Still he had something else to worry about this time because there was that cry again, audible above the sound of the fans on the refrigeration unit at the back of the Butchers shop. It was a heart wrenching sound of loneliness, pain and hunger, that brought back memories of childhood punishments, when Jacob's mother locked him in his bedroom without any dinner or supper. He could hear her voice even now, all these years later, "You disgusting little monster".

What was that awful sound? What should he do about it? Leave it probably, let some one else sort it out. Nobody had helped him when he was locked in his bedroom or in the dark under stairs cupboard, shivering in his wet pajamas, his cries drowned out by his mothers ranting and the loud rumble of the washing machine.

The cry went on long and pathetic, rising and falling in pitch. It was probably some kittens, the abandoned and unwanted offspring of a family pet, discarded by a callous owner. If it was and if he opened the box, what then? He would then feel responsible for them, would have to take them home. No, better to leave them for someone else, not his problem. But the cry was echoing round the alley, echoing inside his head. There was something about it that sounded almost human. Perhaps it was a baby shut in the box, he thought, in the dark.

He couldn't leave a baby shut inside a box, alone in the dark. Jacob knew how that felt, to be shut in, how you could not breathe, how you begin to sweat, how you could feel the blood rushing and roaring through your temples and the contents of your stomach rising in your throat. The waves of panic that wash hot and cold through the body.

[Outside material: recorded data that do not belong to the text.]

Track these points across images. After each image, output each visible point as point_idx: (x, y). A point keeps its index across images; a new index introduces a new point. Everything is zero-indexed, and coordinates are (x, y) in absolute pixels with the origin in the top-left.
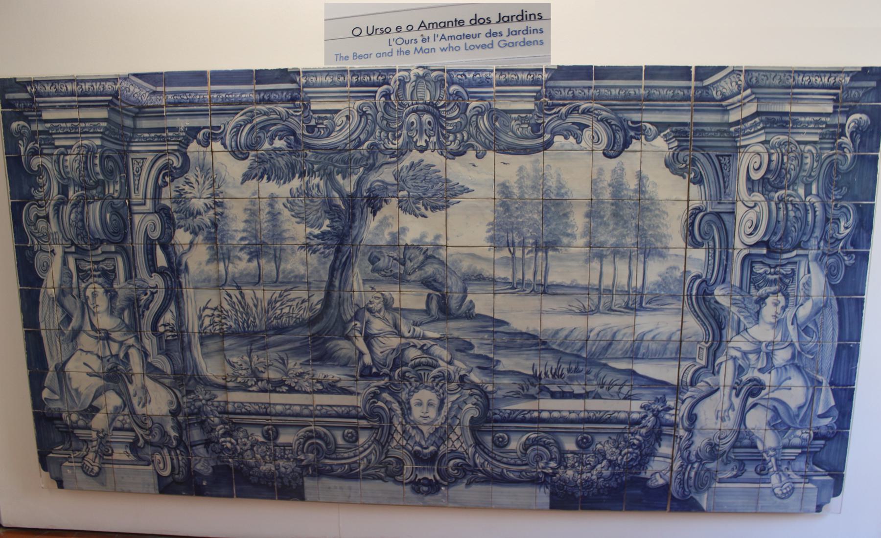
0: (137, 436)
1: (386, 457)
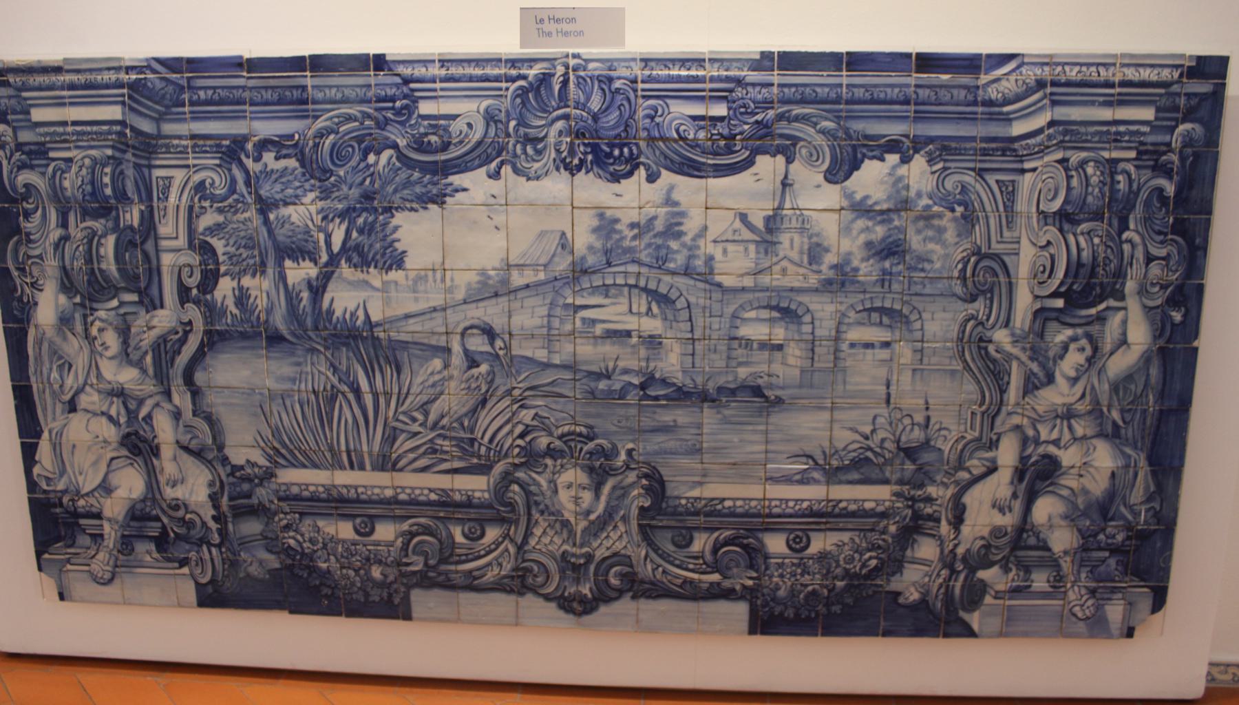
1: (524, 561)
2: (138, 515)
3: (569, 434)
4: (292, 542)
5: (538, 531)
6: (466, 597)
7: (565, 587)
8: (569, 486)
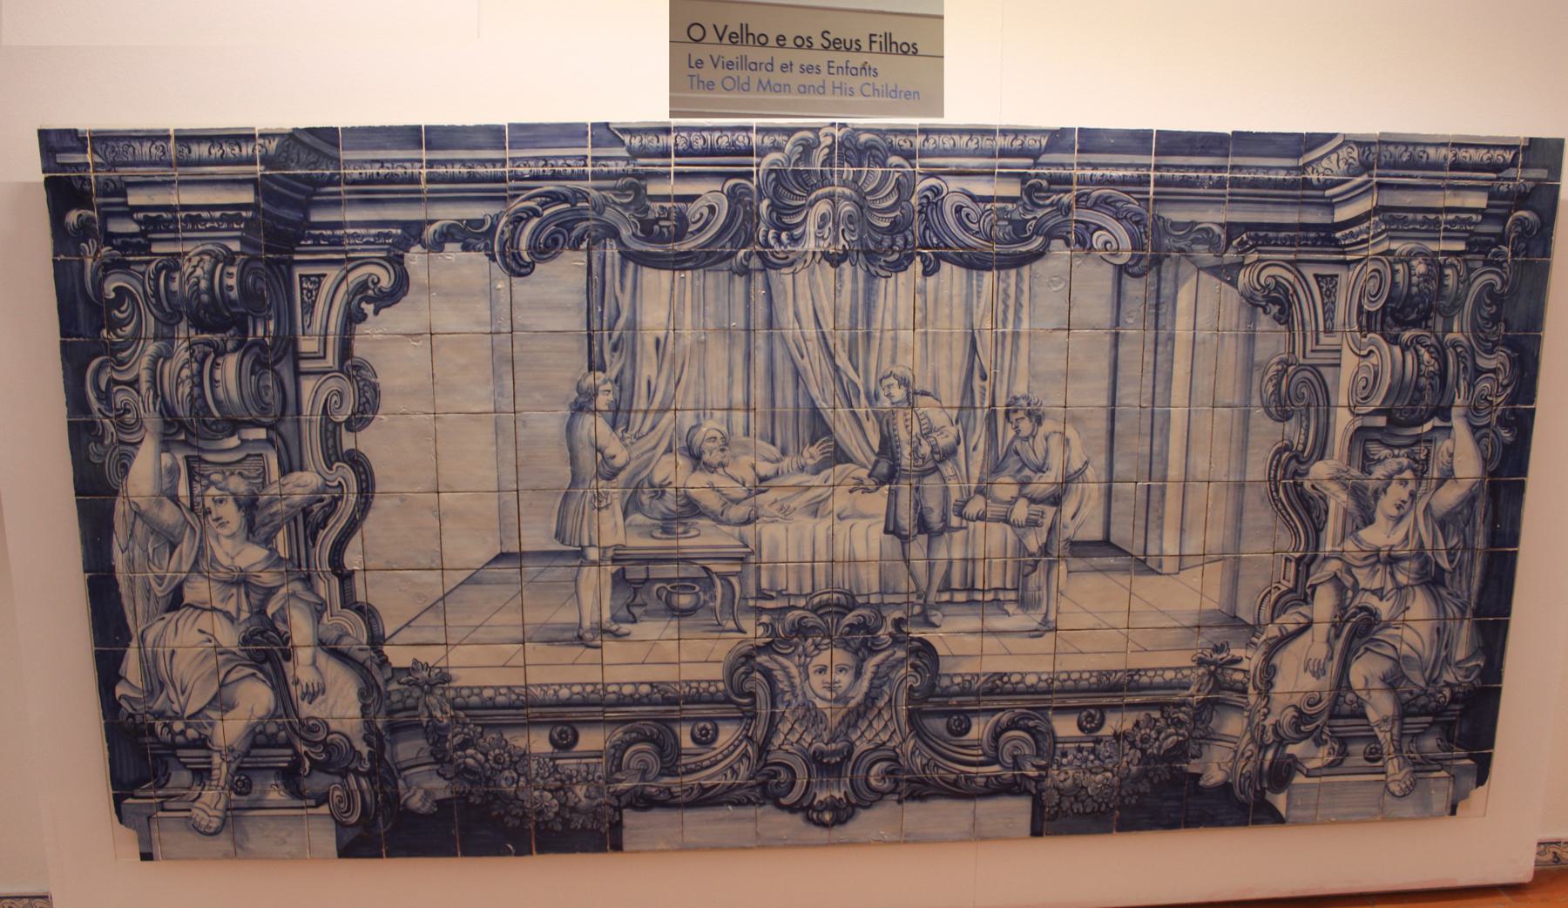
0: (296, 753)
1: (765, 765)
2: (258, 739)
3: (827, 604)
4: (470, 761)
5: (784, 727)
6: (689, 815)
7: (815, 795)
8: (822, 670)
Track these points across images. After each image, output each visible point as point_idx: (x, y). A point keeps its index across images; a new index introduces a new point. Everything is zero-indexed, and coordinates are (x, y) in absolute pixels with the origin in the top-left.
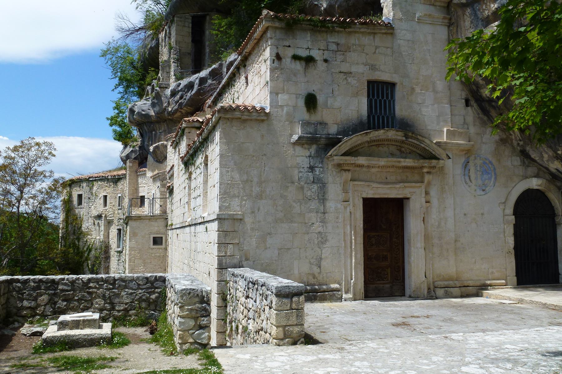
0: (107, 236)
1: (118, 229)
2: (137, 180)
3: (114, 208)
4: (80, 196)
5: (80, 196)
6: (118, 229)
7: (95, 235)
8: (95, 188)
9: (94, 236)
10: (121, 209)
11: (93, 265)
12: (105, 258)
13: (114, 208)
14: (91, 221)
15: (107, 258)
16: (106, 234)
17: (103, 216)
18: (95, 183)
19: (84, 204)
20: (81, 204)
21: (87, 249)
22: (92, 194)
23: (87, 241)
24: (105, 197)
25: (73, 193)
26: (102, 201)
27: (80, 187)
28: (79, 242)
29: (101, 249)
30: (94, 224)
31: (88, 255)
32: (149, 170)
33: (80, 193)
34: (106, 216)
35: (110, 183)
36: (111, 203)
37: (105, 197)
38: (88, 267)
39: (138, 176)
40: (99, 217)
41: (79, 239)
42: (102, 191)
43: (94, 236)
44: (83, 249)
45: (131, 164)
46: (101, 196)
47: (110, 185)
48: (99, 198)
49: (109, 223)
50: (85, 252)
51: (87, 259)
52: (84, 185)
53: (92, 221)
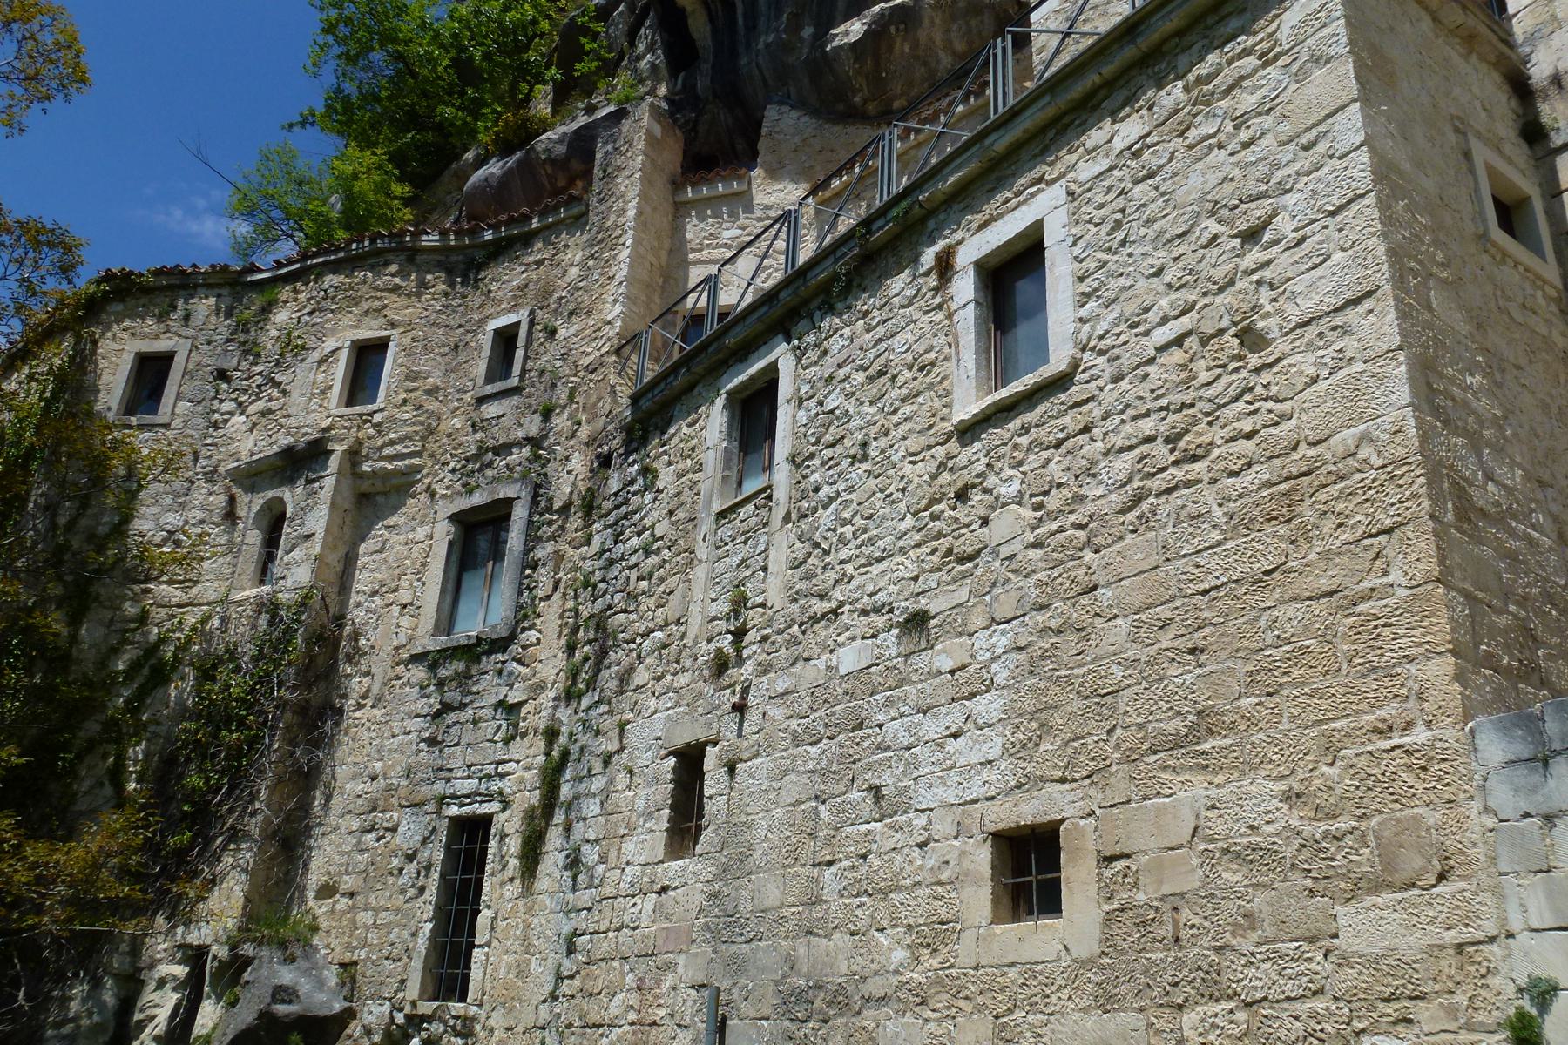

And Jacob knew if there was any chance that it could be a baby, he had no choice but to look inside the box. He was within a foot of the cardboard box when suddenly there was a slight movement from the box and the crying ceased. All was quiet except the hum of the fans in the butchers shop wall. The top of the box was sealed with wide brown parcel tape, Jacob managed to get his fingernail under the end and peeled off the tape in one go. Pulling open the flaps he stared into the shadowy darkness, trying to make some sense of the shape within. It didn't look like a baby, in fact there seemed to be more than one set of eyes blinking back at him. "Kittens, I was right the first time" he thought, reaching in with both hands to pick one up. Taloned hands grabbed both his wrists, sudden and vice like, searing pain shot up his arms.

He yelled out and tried to pull away. The claws pulled back, hard and sharp, digging into his flesh and forcing him off balance. Jacob realized that there was no way he could stop himself falling head first into the cardboard box. As his head entered the box more small clawing hands grabbed at it, pulling at his hair and ears. He felt the sharp talons enter his nostrils, dig into his neck and shoulders. Even as his chest passed into the box Jacob was aware of the wet and warm, strangely comforting feeling spreading through the front of his trousers.

Then as the claws pulled the rest of his body down into the darkness, he felt the hot and cold waves of panic running through his body. As he struggled for breath, the blood roaring in his ears, his shouts of terror began to subside, turning first into a whimper, then into a long plaintive wail.